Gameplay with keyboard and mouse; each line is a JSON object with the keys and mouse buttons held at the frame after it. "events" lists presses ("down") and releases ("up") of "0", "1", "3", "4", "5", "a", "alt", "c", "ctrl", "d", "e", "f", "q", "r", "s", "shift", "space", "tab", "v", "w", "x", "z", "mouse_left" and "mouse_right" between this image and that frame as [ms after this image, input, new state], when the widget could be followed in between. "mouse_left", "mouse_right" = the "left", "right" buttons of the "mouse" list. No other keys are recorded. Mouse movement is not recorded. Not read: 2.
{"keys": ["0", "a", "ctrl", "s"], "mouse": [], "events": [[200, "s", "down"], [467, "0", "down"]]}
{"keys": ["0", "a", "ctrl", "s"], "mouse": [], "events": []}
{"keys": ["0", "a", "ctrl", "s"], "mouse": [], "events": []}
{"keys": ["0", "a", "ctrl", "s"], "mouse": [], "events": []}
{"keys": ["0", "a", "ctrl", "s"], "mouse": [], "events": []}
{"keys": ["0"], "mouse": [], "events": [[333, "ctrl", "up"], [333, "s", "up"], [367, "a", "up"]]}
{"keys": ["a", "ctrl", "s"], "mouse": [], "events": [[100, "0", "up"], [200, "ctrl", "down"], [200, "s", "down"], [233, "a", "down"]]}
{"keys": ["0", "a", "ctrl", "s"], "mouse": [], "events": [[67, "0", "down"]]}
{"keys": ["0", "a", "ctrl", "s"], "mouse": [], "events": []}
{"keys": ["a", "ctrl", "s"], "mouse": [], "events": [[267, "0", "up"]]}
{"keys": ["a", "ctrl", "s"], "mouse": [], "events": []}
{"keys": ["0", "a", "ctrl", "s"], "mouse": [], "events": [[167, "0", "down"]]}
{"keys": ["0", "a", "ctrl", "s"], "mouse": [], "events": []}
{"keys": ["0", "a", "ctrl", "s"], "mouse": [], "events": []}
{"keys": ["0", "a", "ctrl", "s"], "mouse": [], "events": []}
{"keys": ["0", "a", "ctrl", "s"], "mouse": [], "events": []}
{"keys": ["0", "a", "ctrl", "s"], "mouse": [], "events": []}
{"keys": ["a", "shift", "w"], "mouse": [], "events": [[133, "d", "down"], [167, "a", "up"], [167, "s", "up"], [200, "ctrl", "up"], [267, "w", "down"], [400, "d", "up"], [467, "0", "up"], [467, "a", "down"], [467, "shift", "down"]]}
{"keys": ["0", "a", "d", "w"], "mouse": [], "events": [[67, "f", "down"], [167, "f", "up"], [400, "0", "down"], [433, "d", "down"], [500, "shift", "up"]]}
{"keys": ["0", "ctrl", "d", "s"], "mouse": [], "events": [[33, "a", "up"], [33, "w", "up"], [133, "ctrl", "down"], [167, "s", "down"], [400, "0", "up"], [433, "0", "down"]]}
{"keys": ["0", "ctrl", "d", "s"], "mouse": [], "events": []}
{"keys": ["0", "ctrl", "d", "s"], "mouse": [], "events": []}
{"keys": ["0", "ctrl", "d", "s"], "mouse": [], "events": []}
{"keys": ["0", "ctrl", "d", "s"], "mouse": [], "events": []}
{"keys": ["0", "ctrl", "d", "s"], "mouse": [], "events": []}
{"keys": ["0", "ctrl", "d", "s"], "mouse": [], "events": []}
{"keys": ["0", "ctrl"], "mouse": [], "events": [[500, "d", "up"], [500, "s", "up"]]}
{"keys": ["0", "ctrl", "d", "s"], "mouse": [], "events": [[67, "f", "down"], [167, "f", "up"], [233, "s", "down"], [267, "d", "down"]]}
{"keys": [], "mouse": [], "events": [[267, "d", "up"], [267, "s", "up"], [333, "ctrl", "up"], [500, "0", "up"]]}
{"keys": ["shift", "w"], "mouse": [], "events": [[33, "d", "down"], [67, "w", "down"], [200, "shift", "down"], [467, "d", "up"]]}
== == ==
■ EXERCISE REQUIREMENTS:
Copy out every line of the records that the string "shift" appears in.

■ TASK RESULT:
Gameplay with keyboard and mouse; each line is a JSON object with the keys and mouse buttons held at the frame after it. "events" lists presses ("down") and releases ("up") of "0", "1", "3", "4", "5", "a", "alt", "c", "ctrl", "d", "e", "f", "q", "r", "s", "shift", "space", "tab", "v", "w", "x", "z", "mouse_left" and "mouse_right" between this image and that frame as [ms after this image, input, new state], when the widget could be followed in between. "mouse_left", "mouse_right" = the "left", "right" buttons of the "mouse" list. No other keys are recorded. Mouse movement is not recorded. Not read: 2.
{"keys": ["a", "shift", "w"], "mouse": [], "events": [[133, "d", "down"], [167, "a", "up"], [167, "s", "up"], [200, "ctrl", "up"], [267, "w", "down"], [400, "d", "up"], [467, "0", "up"], [467, "a", "down"], [467, "shift", "down"]]}
{"keys": ["0", "a", "d", "w"], "mouse": [], "events": [[67, "f", "down"], [167, "f", "up"], [400, "0", "down"], [433, "d", "down"], [500, "shift", "up"]]}
{"keys": ["shift", "w"], "mouse": [], "events": [[33, "d", "down"], [67, "w", "down"], [200, "shift", "down"], [467, "d", "up"]]}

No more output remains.